News & Announcements
Hospitals are Applying Stricter Rules on Health Benefits
A growing number of hospitals are enforcing stricter rules around their health benefits as they cope with increasing health care costs and an evolving health care landscape, according to a new survey by Cammack Health, a business of Aon. The annual Benefits Survey of more than 196 hospitals across 86 participating health systems in the Eastern region of the U.S., found that the average annual health care expense per employee was $15,541, compared to $11,102 in 2010.
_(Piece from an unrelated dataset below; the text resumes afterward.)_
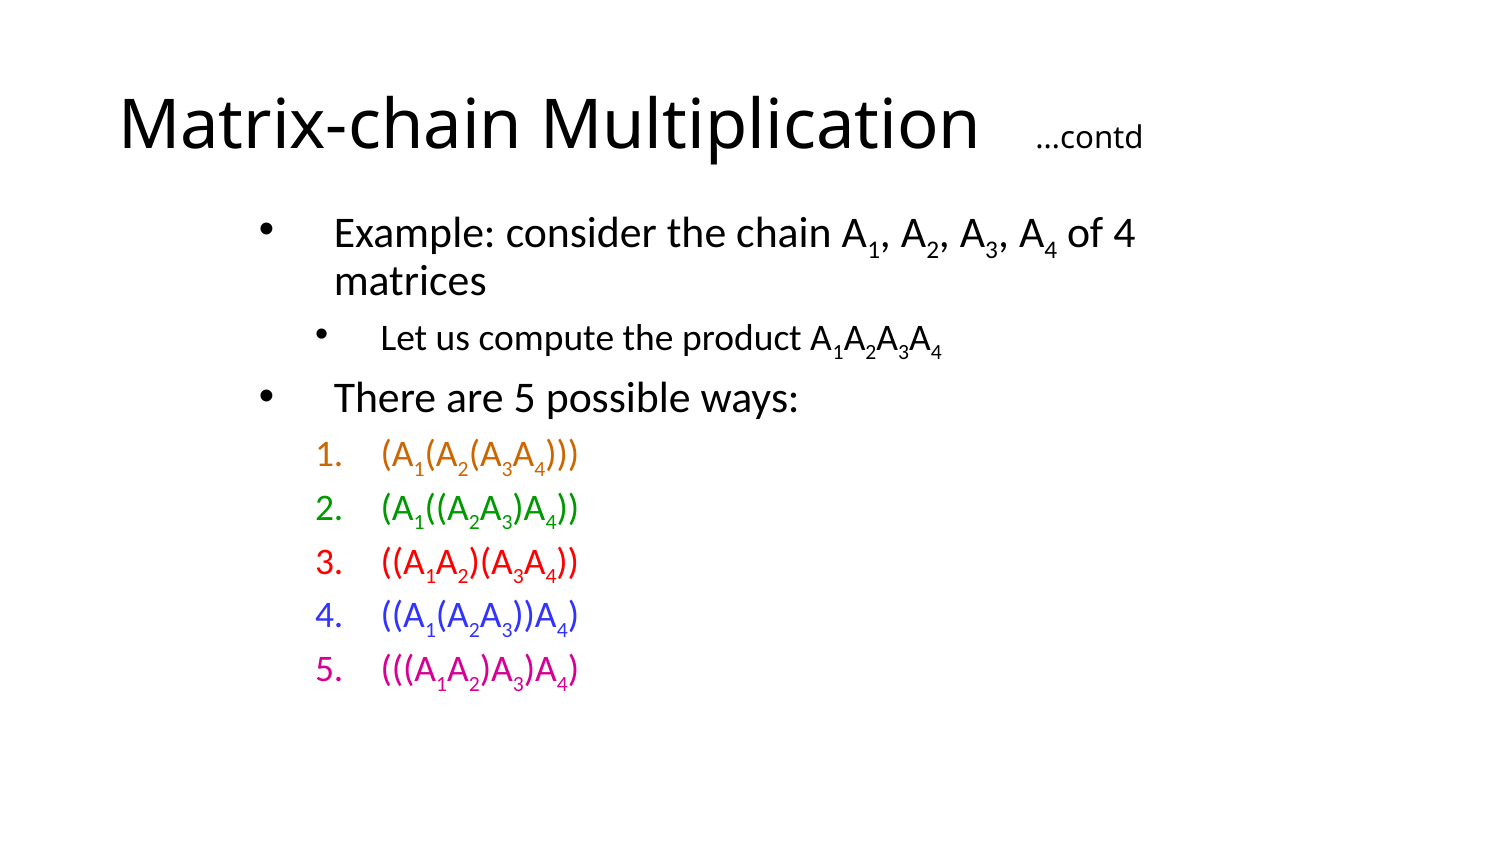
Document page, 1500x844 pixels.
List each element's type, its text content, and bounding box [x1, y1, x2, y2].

As costs continue to increase, so are hospitals’ appetites for requiring more from their employees in managing their own health care and plan choices:
- 45 percent of hospitals surveyed either levy a surcharge or do not cover spouses who have access to coverage by their own employer.
- More than three-quarters of plans (79 percent) maintain a higher cost sharing requirement for using urgent care facilities. While still priced to steer employees away from the emergency room, these copays are beginning to outpace primary care copays to help influence choice for place of service to encourage physician/member relationships.
- 40 percent maintain separate cost sharing for specialty drug tiers, and 12 percent set coinsurance for non-formulary medications at 100 percent of the discounted price.
- 48 percent price incentives to encourage employees to use their internal pharmacies.
“Hospitals want to continue to offer a comprehensive benefits package, but face financial pressure to achieve a meaningfully different cost outcome. As a result, their health strategies have evolved to introduce more cost-sharing to employees,” said Mary Clark, a senior vice president in Aon’s Health business. “However, they also recognize that focusing only on cost-sharing is not a sustainable long-term strategy. To remain competitive, they are adopting more innovative strategies that encourage accountability and deliver high-quality health outcomes.”
Adopting new strategies to mitigate cost. According to Cammack Health’s survey, more than two-thirds (67 percent) participate in a value-based contract with a payer. More than half (53 percent) have at least discussed the concept of partnering to manage health plan members at non-hospital employers. Such partnerships include accountable care organizations (41 percent), clinically integrated networks (32 percent), and physician hospital organizations (27 percent).
Eighty-three percent use a domestic tier to steer employees towards services within their health system. To encourage employees to use these services, hospitals use the following strategies:
- No coinsurance (54 percent) or deductible (56 percent);
- Free inpatient care (41 percent) and outpatient care (37 percent); and
- No copay for primary care physician (24 percent).
"These trends align with the overall business objectives of the health care delivery system as health care transforms from volume to value,” added Clark. “Self-insured, employer-sponsored health plans are key risk populations for systems because they have more control over the data, design and incentives. By retaining care within their own networks and facilities, they have increased their ability to facilitate utilization, cost and quality outcomes.”